Zwei schlechte Nachrichten
Es ist im Wesentlichen die Nachricht, dass sich die Auslieferung des Langstreckenflugzeugs 777X um ein weiters Jahr verzögern wird. Erst im Jahr 2027 sollen nun die ersten Maschinen an Fluggesellschaften ausgeliefert werden. Das ist sieben Jahre später als ursprünglich geplant.
Für Boeing ist diese Verschiebung des Marktstarts nicht nur mit einem Imageverlust bei Kunden verbunden, sondern auch mit handfesten finanziellen Einbußen. Die erneute Verzögerung der Markteinführung kostet den Flugzeugkonzern fast fünf Milliarden US-Dollar. Damit summieren sich die Verluste aufgrund des nicht eingehaltenen Zeitplans auf insgesamt 16 Milliarden Dollar.
Darüber hinaus ist Boeing dieser Tage in einen Betrugsfall involviert. Eine Investmentfirma in Florida soll über gefälschte Unterlagen den Kauf mehrerer Maschinen des Typs 737 MAX finanziert haben. Für Boeing bedeutet das, dass die Flugzeuge wahrscheinlich wieder zurückgenommen werden müssen.

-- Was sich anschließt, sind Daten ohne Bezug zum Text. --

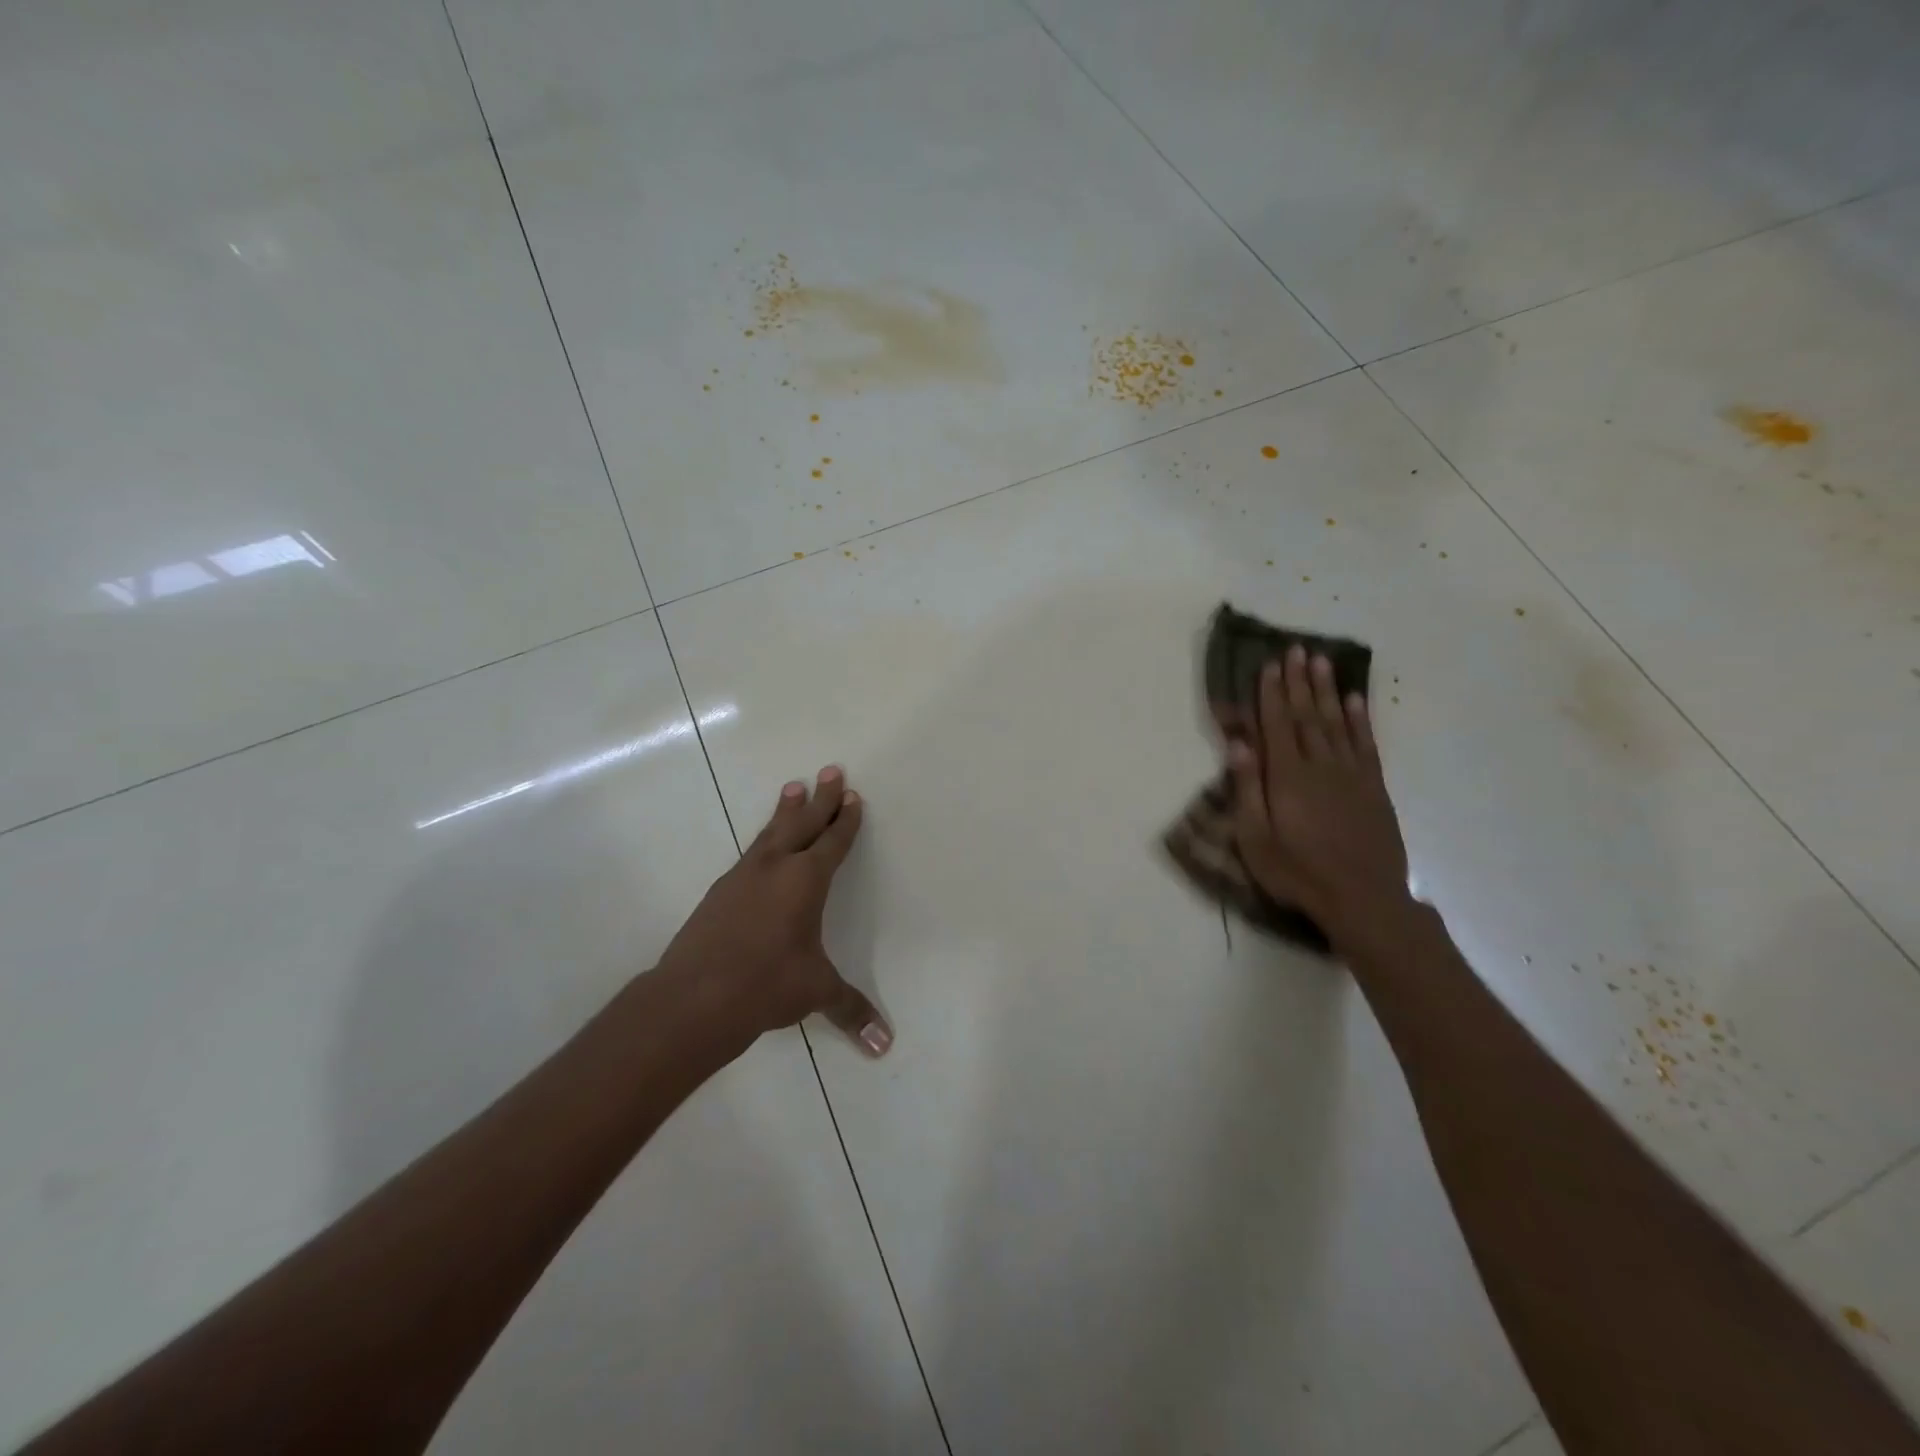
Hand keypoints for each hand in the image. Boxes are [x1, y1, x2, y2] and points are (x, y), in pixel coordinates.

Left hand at [657, 766, 891, 1056]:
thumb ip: (851, 1010)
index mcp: (806, 880)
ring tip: (792, 788)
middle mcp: (775, 868)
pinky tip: (761, 849)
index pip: (832, 842)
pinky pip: (750, 854)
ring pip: (770, 833)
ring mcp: (742, 877)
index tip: (852, 797)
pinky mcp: (719, 893)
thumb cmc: (766, 985)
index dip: (845, 821)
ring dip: (785, 811)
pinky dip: (763, 841)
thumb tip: (885, 1045)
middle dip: (820, 799)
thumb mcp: (815, 992)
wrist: (693, 997)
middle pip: (803, 824)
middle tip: (830, 770)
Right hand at [1219, 647, 1412, 942]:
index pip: (1277, 725)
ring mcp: (1351, 775)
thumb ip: (1247, 789)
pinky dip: (1359, 719)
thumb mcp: (1256, 839)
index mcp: (1287, 777)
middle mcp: (1320, 766)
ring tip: (1322, 661)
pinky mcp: (1373, 788)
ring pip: (1336, 722)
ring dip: (1327, 690)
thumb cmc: (1298, 872)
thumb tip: (1238, 744)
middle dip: (1299, 681)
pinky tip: (1355, 700)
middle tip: (1296, 649)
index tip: (1269, 665)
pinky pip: (1365, 744)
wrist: (1363, 899)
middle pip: (1307, 715)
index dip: (1271, 693)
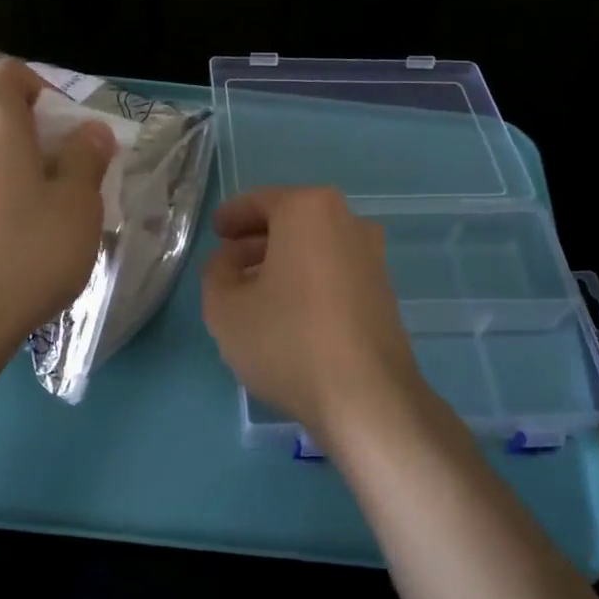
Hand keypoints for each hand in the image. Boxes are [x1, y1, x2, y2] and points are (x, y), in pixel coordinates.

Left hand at [0, 59, 115, 356]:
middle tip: (62, 174)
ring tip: (33, 212)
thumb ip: (86, 158)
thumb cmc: (22, 253)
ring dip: (3, 166)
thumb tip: (89, 132)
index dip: (45, 90)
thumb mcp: (77, 205)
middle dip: (28, 132)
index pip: (10, 72)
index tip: (70, 132)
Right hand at [202, 187, 427, 443]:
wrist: (366, 396)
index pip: (260, 201)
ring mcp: (371, 255)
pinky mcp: (383, 290)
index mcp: (308, 209)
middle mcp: (347, 221)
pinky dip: (308, 277)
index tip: (215, 231)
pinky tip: (288, 309)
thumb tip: (229, 260)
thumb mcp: (225, 307)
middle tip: (228, 260)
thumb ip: (216, 272)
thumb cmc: (288, 339)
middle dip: (257, 238)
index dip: (231, 216)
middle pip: (291, 220)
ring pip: (314, 246)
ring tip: (253, 288)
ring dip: (282, 260)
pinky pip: (334, 269)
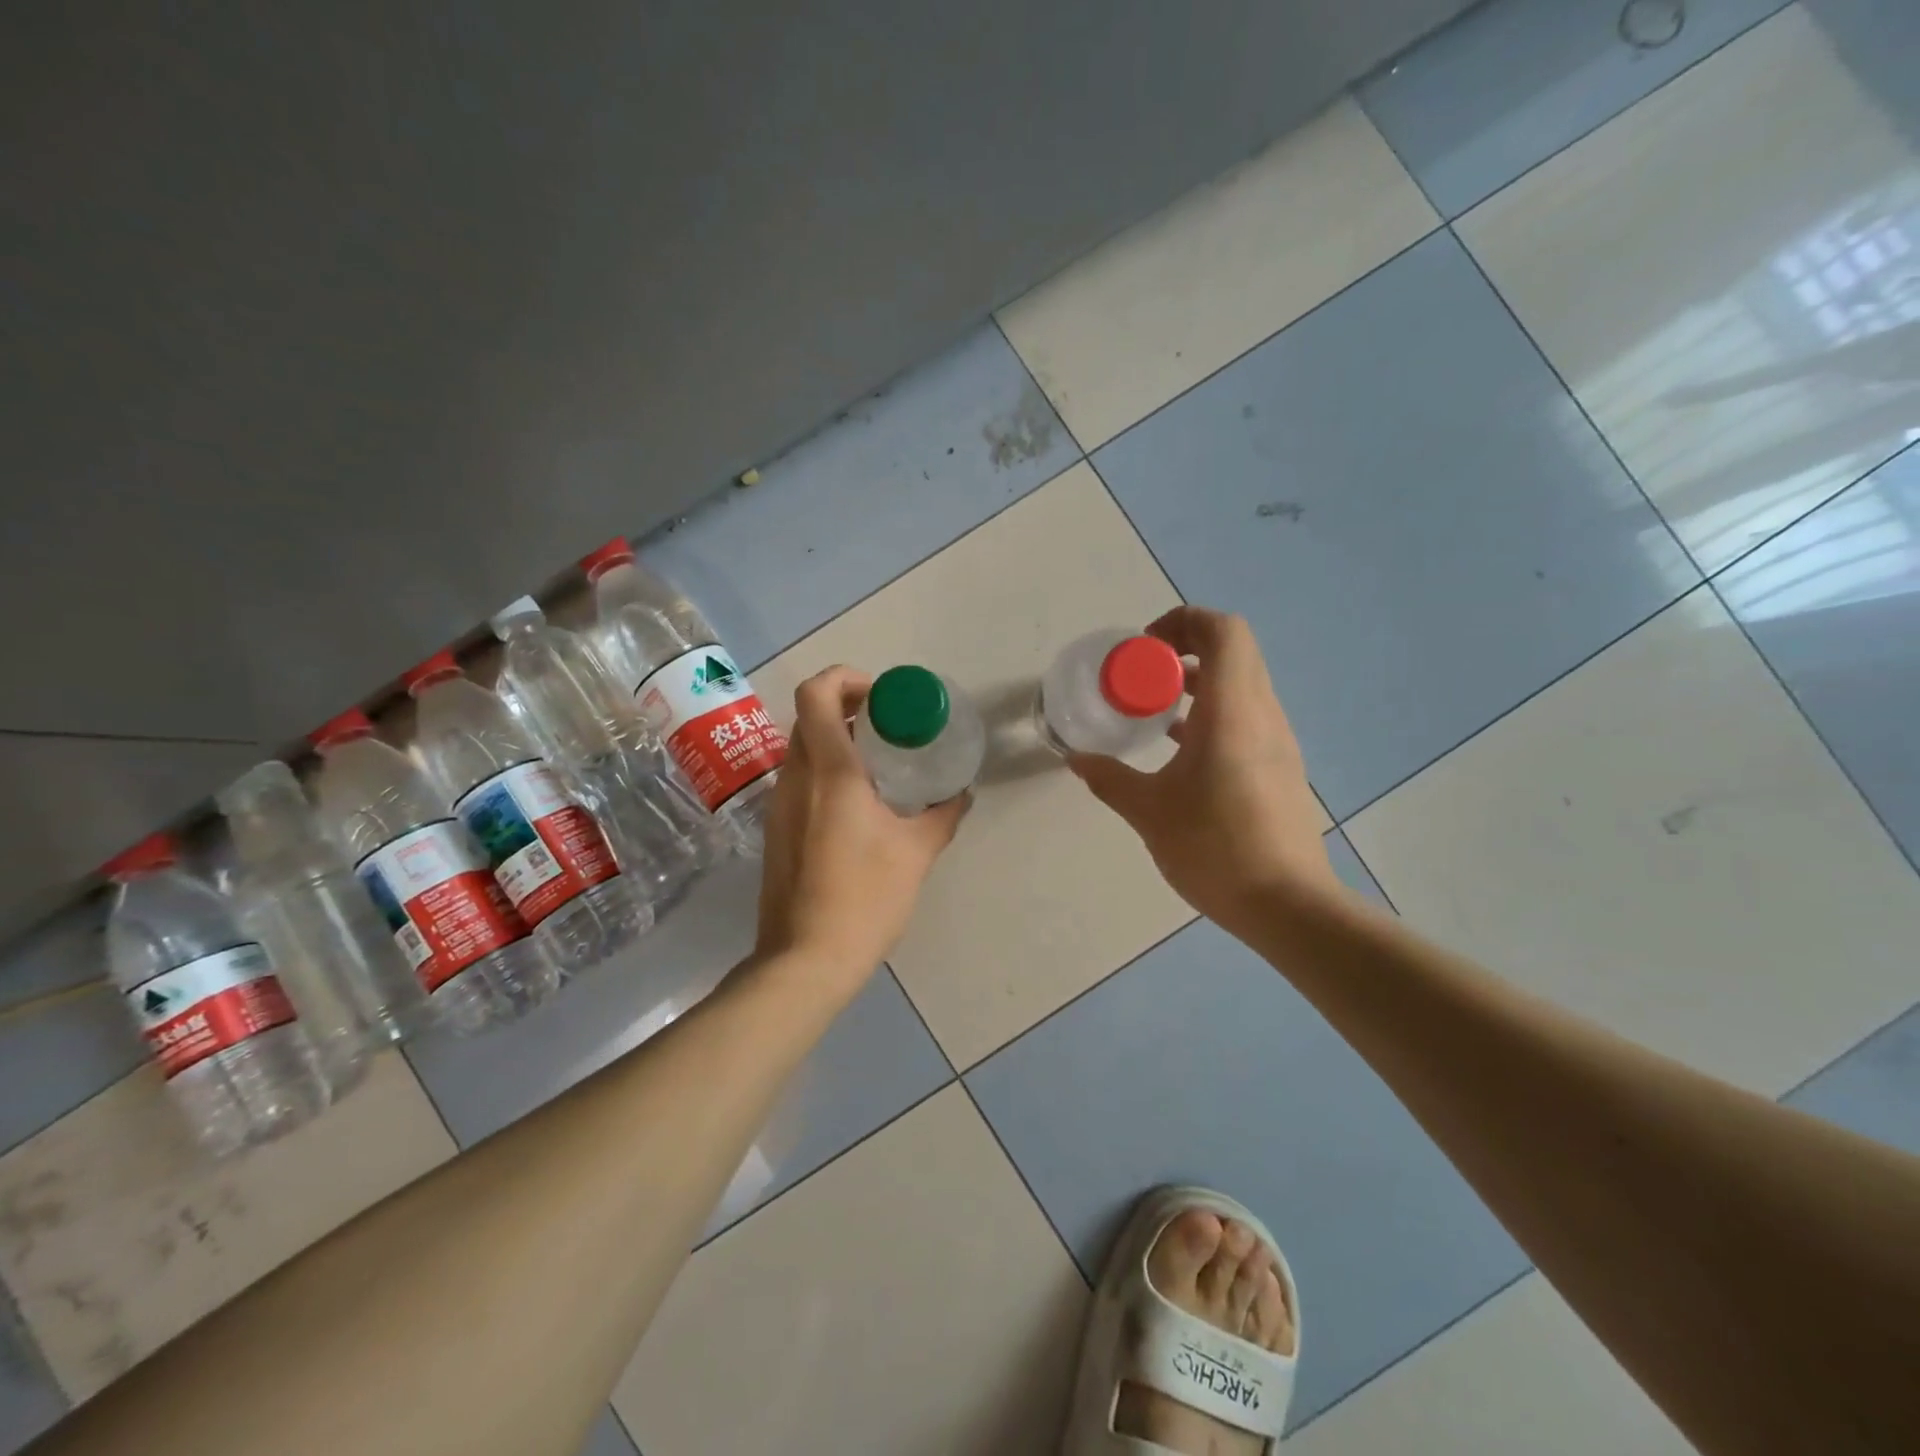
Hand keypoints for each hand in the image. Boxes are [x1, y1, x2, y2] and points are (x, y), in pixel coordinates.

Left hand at [754, 666, 968, 993]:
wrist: (805, 960)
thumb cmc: (865, 899)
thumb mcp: (916, 853)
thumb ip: (942, 815)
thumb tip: (960, 793)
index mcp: (830, 772)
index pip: (818, 694)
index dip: (846, 678)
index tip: (882, 697)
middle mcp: (796, 778)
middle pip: (810, 717)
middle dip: (848, 709)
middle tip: (889, 728)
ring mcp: (779, 804)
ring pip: (802, 749)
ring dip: (837, 743)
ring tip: (879, 766)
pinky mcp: (775, 830)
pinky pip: (799, 780)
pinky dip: (826, 773)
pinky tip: (858, 806)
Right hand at [1070, 607, 1337, 935]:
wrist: (1288, 905)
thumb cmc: (1215, 849)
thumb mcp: (1149, 812)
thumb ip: (1110, 779)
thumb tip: (1078, 760)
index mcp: (1232, 711)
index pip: (1223, 631)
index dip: (1183, 622)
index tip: (1144, 650)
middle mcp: (1262, 714)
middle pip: (1233, 651)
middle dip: (1184, 649)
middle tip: (1143, 676)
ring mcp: (1278, 740)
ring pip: (1242, 683)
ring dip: (1200, 682)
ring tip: (1155, 709)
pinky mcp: (1281, 765)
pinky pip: (1247, 715)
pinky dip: (1214, 712)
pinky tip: (1180, 748)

Analysten sind optimistisch
Analysten sind trotz der jüngsten Probleme bullisch in Bezug auf die weitere Kursentwicklung der Boeing-Aktie eingestellt. Vor Optimismus strotzt vor allem das US-Analysehaus Bernstein Research mit einem Kursziel von 287 US-Dollar, das 45 Prozent über dem aktuellen Kurs liegt.
Auch die kanadische RBC Bank sieht mit einem Kursziel von 250 Dollar noch ein deutliches Upside für die Boeing-Aktie. Beide Banken werten die Steigerung der Produktionsraten und den verbesserten Cashflow als positiv.